Problem description:
Find and return every line of the data that contains the word "стали".

Saved data entries:
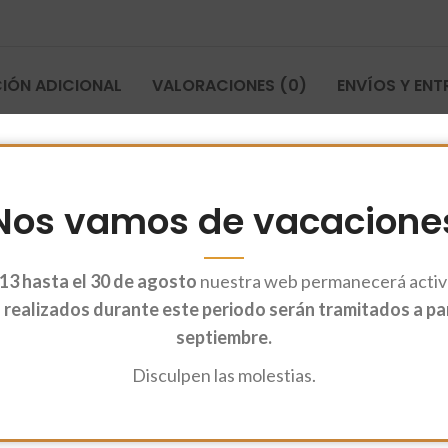
IÓN ADICIONAL
VALORACIONES (0)
ENVÍOS Y EN
o revitalizante, regenerador de micro-tejidos musculares, potenciador d
ndaonline@harineraelmolino.com
Nos vamos de vacacione
13 hasta el 30 de agosto
nuestra web permanecerá activa
realizados durante este periodo serán tramitados a part
septiembre.
Disculpen las molestias.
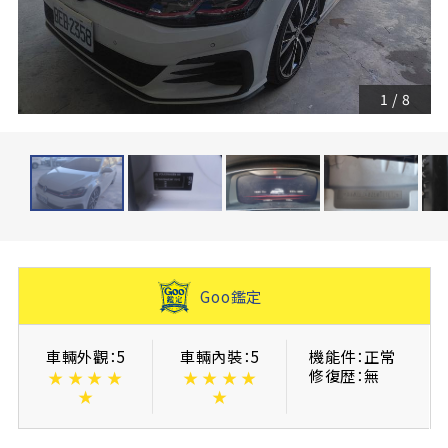
1
/
8
Goo鑑定
車輛外觀：5
車輛內裝：5
機能件：正常
修復歴：無
★
★
★
★
★
★
★
★
★
★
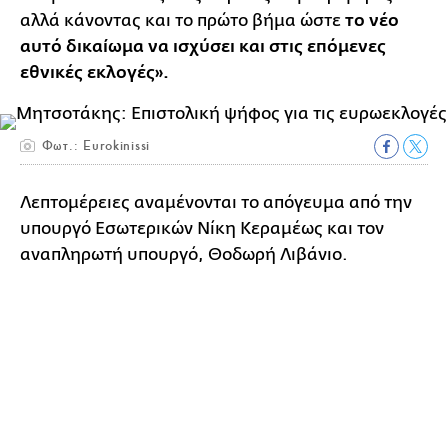
αλλά κάνοντας και το πρώτο βήμα ώστε
το νέο
αυτό δικαίωμα να ισχύσει και στις επόμενες
εθνικές εκλογές».
Φωτ.: Eurokinissi
Λεπτομέρειες αναμένονται το απόγευμα από την
υπουργό Εσωτερικών Νίκη Κεραμέως και τον
αναπληρωτή υπουργό, Θοδωρή Λιβάνιο.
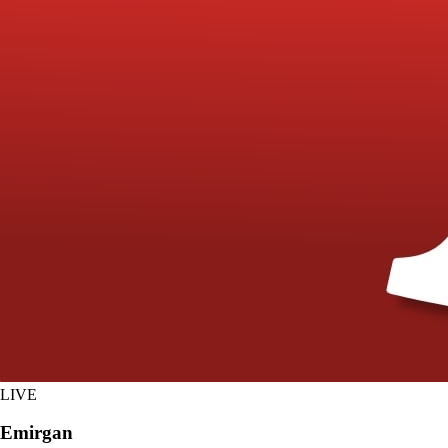
LIVE
Emirgan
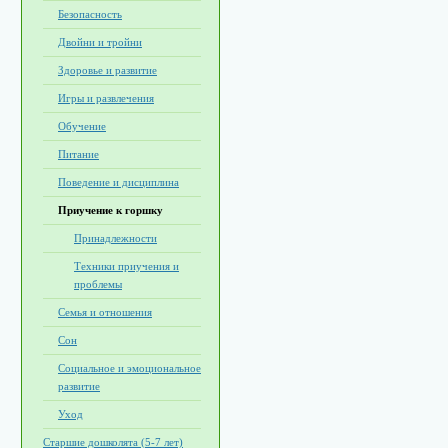
Безопасность
Двойни и тройни
Здоровье и развитие
Игры и развлечения
Обучение
Питание
Поведение и дисциплина
Приучение к горшку
Принадлежности
Техники приучения и
проблемы
Семья и отношения
Сон
Социальное и эмоциональное
развитие
Уход
Старшие дошколята (5-7 лет)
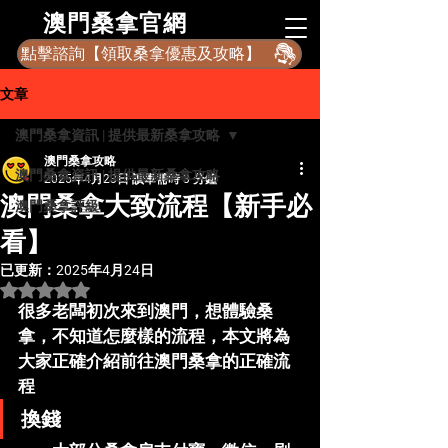
​澳門桑拿官網
點擊諮詢【領取桑拿優惠及攻略】
文章
澳門桑拿資訊 | 提供最新桑拿攻略
澳門桑拿攻略
澳門桑拿資訊 | 提供最新桑拿攻略
2025年4月23日
讀畢需時 3 分鐘
澳門桑拿大致流程【新手必
澳門桑拿評級
看】
已更新：
2025年4月24日
評等為 NaN（最高為 5 顆星）。
很多老闆初次來到澳門，想體驗桑
拿，不知道怎麼樣的流程，本文將為
大家正確介紹前往澳門桑拿的正確流
程
換錢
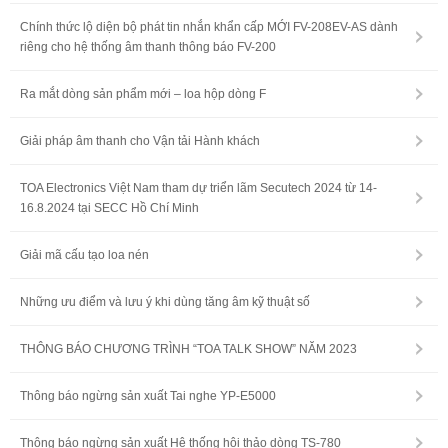
Chính thức lộ diện bộ phát tin nhắn khẩn cấp MỚI FV-208EV-AS dành
riêng cho hệ thống âm thanh thông báo FV-200
Ra mắt dòng sản phẩm mới – loa hộp dòng F
Giải pháp âm thanh cho Vận tải Hành khách
TOA Electronics Việt Nam tham dự triển lãm Secutech 2024 từ 14-
16.8.2024 tại SECC Hồ Chí Minh
Giải mã cấu tạo loa nén
Những ưu điểm và lưu ý khi dùng tăng âm kỹ thuật số
THÔNG BÁO CHƯƠNG TRÌNH “TOA TALK SHOW” NĂM 2023
Thông báo ngừng sản xuất Tai nghe YP-E5000
Thông báo ngừng sản xuất Hệ thống hội thảo dòng TS-780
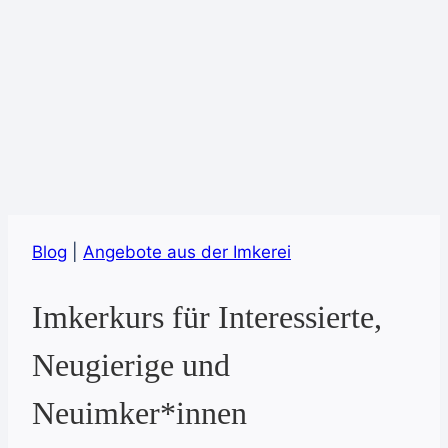
Blog
|
Angebote aus der Imkerei
Imkerkurs für Interessierte,
Neugierige und
Neuimker*innen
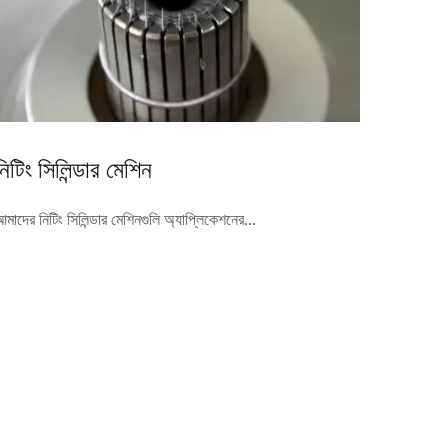
নিটিং সিলিন্ডার মেশিন
মাদের নিটিং সিলিন্ডার মেশিনগুলি অ্যাপ্লিকেশনের...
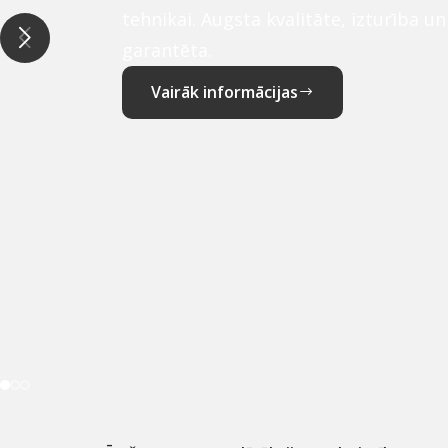
tehnikai. Augsta kvalitāte, izturība u
garantēta.
Vairāk informācijas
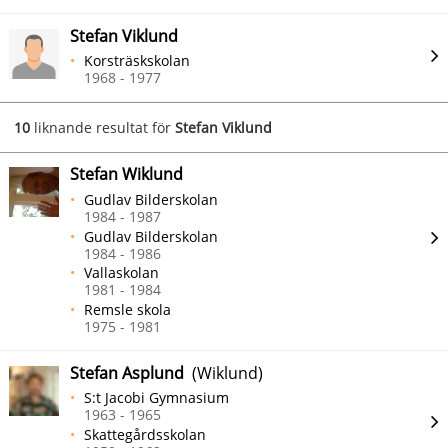
Stefan Viklund
Korsträskskolan
1968 - 1977
10
liknande resultat för
Stefan Viklund
Stefan Wiklund
Gudlav Bilderskolan
1984 - 1987
Gudlav Bilderskolan
1984 - 1986
Vallaskolan
1981 - 1984
Remsle skola
1975 - 1981
Stefan Asplund
(Wiklund)
S:t Jacobi Gymnasium
1963 - 1965
Skattegårdsskolan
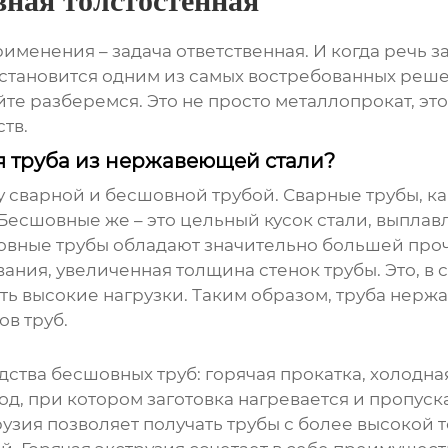
ная толстостенная
енения – задача ответственная. И когда речь за
становится одним из самых востребованных решени
те разберемся. Это не просто металлопрокат, э
тв.
я труба из нержавеющей стали?
у сварной и бесшовной трубой. Сварные трубы, ка
 Бесшовные же – это цельный кусок стали, выпла
овные трубы обладают значительно большей проч
звания, увеличенная толщина стенок трубы. Это, в
ть высокие нагрузки. Таким образом,
труба нерж
ов труб.
тва бесшовных труб: горячая прокатка, холодная 
д, при котором заготовка нагревается и пропуска
узия позволяет получать трубы с более высокой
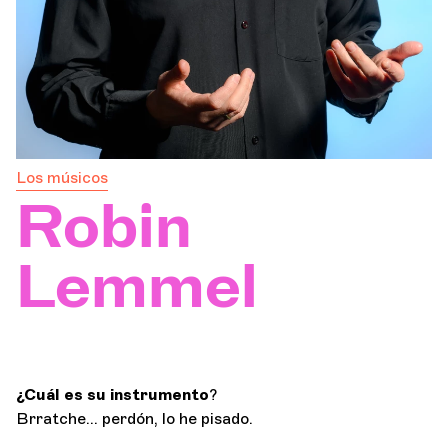
Orquesta y músicos
LA OCG
Espacio Pro
Los músicos
Robin
Iniciar sesión
Lemmel
¿Cuál es su instrumento
?
Brratche... perdón, lo he pisado.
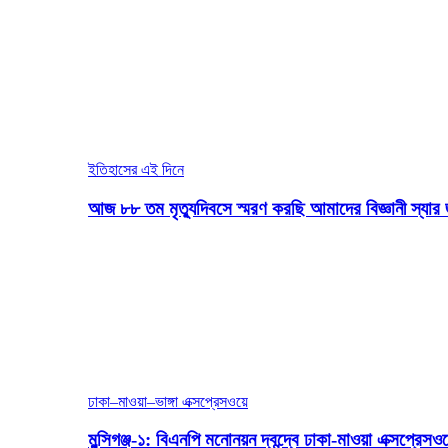
ইতিহাসের এই দিনে
আজ ৮৮ তম মৃত্যুদিবসে স্মরণ করছি আমাদের বিজ্ঞানী স্যার 
ঢাকা–মাওয়া–ভাঙ্গা এক্সপ্রেসওয়ে
মুন্সিগঞ্জ-১: বিএনপি মনোনয়ন দ্বন্দ্বে ঢাকা-মাওয়া এক্সপ্রেস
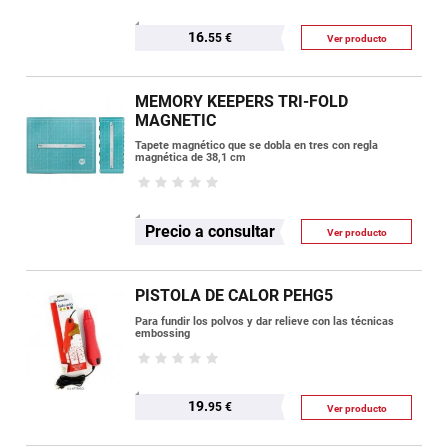
16.
55 €
Ver producto
MEMORY KEEPERS TRI-FOLD
MAGNETIC
Tapete magnético que se dobla en tres con regla
magnética de 38,1 cm
Precio a consultar
Ver producto
PISTOLA DE CALOR PEHG5
Para fundir los polvos y dar relieve con las técnicas
embossing
19.
95 €
Ver producto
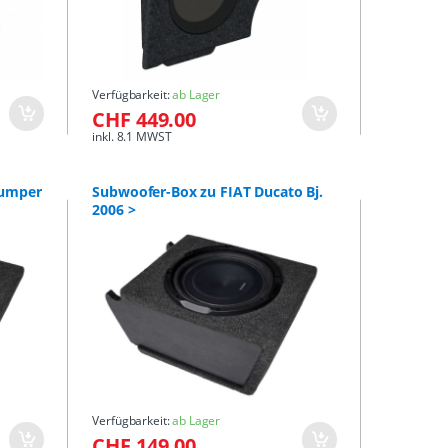
Verfügbarkeit:
ab Lager
CHF 449.00
inkl. 8.1 MWST
Jumper
Subwoofer-Box zu FIAT Ducato Bj.
2006 >
Verfügbarkeit:
ab Lager
CHF 149.00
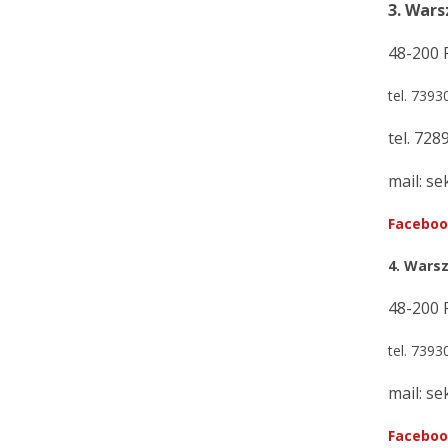
3. Wars
48-200 
tel. 739
tel. 72
mail: s
Facebo
4. Warsz
48-200 
tel. 739
mail: s
Facebo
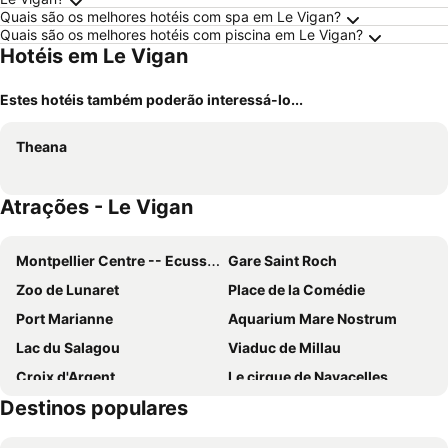
Quais são os melhores hotéis com spa em Le Vigan?
Quais são os melhores hotéis com piscina em Le Vigan?
Hotéis em Le Vigan
Estes hotéis também poderão interessá-lo...
Theana
Atrações - Le Vigan
Montpellier Centre -- Ecusson
Gare Saint Roch
Zoo de Lunaret
Place de la Comédie
Port Marianne
Aquarium Mare Nostrum
Lac du Salagou
Viaduc de Millau
Croix d'Argent
Le cirque de Navacelles
Destinos populares
Observatoire du Mont Aigoual
Station de Ski - Prat-Peyrot
Saint-Guilhem-le-Désert
Les gorges de l'Hérault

Answer:
я труба из нержавеющей стали?
 Бесшовные же – это цельный кусок стали, выпла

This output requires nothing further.